En pleine confrontation militaire avec les forces kurdes, le président syrien signe un décret historique accordant nationalité, enseignement de la langue et jours fériés à la minorité kurde
Le président syrien Ahmed al-Charaa a franchi une étape historique dans la reconnaissance des droits de la minorité kurde en Syrie, en publiant le vendredi 16 janvier un décret officiel malgré la poursuite des combats dans le nord du pays. Ce texte, qui intervient au moment où l’armée syrienne est engagée dans des affrontements avec les forces kurdes, marque un tournant dans la politique syrienne envers cette communauté longtemps marginalisée.
Le décret stipule que la langue kurde devient officiellement une « langue nationale » en Syrie et pourra être enseignée dans les écoles publiques situées dans les zones à forte présence kurde. Norouz, le Nouvel An kurde célébré chaque 21 mars, est désormais reconnu comme jour férié officiel. Le texte prévoit également l’attribution de la nationalité syrienne aux Kurdes qui en avaient été privés, soit près de 20 % de cette population, suite à un recensement controversé datant de 1962.
« Les citoyens syriens kurdes constituent une partie essentielle et authentique du peuple syrien, et leur identité culturelle et linguistique fait partie intégrante de l’identité nationale syrienne », affirme le décret.
-------------------------
Vos tâches:
1 > D'après le texte sur le décret syrien en faveur des Kurdes, quelle part de la population kurde avait été privée de la nationalité syrienne ?
2 > Rédigez la suite du texte sur le décret syrien en faveur des Kurdes, à partir de sa dernière phrase.
Les entrées ne servent à rien ici.

Données fournies:
-------------------------
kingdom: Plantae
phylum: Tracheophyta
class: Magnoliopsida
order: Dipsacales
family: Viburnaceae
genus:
-------------------------
Résultats par tâche:
1 > Près de 20 % de cette population.

2 >
Cette initiative intervient alors que les négociations entre Damas et les forces kurdes pour intégrer leurs institutions civiles et militaires dans l’État syrien, prévues dans un accord signé en mars 2025, sont dans l’impasse. La situation reste tendue : l’armée syrienne, après avoir repris Alep la semaine dernière, poursuit ses opérations dans le nord du pays, où les Kurdes contrôlent encore certaines régions stratégiques riches en hydrocarbures.
Historiquement marginalisés, les Kurdes avaient profité du chaos de la guerre civile (2011-2024) pour établir des administrations locales dans le nord et le nord-est, notamment après avoir défait l’État islamique avec le soutien d’une coalition internationale. Le décret d’Ahmed al-Charaa pourrait représenter une avancée majeure pour la réconciliation nationale et la reconnaissance officielle de cette minorité au sein de l’État syrien.